**WHAT THE TASK ASKS**: In the records below, the lines from the one containing "ring mcp: (100, 133)" through the last are to be reproduced exactly and alone.

Collected data:
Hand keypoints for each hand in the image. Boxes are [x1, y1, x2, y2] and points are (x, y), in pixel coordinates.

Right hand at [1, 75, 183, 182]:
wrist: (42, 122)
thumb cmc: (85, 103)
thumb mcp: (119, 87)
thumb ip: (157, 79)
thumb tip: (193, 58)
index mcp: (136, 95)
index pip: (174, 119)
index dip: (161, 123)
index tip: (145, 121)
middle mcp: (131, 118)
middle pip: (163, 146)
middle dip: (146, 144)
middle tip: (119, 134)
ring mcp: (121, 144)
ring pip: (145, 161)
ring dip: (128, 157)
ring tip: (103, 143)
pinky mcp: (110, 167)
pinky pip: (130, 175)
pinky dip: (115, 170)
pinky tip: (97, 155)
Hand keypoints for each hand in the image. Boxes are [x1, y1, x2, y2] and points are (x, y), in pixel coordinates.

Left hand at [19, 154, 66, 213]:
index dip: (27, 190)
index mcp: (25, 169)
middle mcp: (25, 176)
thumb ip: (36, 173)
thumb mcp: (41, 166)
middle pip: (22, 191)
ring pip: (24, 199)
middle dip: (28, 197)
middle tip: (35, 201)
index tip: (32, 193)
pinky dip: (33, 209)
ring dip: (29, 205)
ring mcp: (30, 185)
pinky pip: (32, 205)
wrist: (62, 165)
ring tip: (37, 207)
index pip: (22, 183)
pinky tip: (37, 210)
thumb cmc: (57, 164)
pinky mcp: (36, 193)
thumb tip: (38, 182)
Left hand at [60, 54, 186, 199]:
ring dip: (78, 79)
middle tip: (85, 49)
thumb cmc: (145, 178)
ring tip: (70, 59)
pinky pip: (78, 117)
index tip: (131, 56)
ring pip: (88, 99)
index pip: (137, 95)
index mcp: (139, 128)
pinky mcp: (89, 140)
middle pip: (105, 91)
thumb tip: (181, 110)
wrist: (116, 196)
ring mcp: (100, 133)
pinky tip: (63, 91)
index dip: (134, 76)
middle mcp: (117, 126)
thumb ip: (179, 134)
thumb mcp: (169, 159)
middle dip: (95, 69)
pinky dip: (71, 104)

**ANSWER BOX**:
ring mcp: (100, 133)
pinky tip: (63, 91)
index dip: (134, 76)
middle mcp: (117, 126)
thumb ip: (179, 134)
thumb mcp: (169, 159)
middle dip: (95, 69)
pinky dip: (71, 104)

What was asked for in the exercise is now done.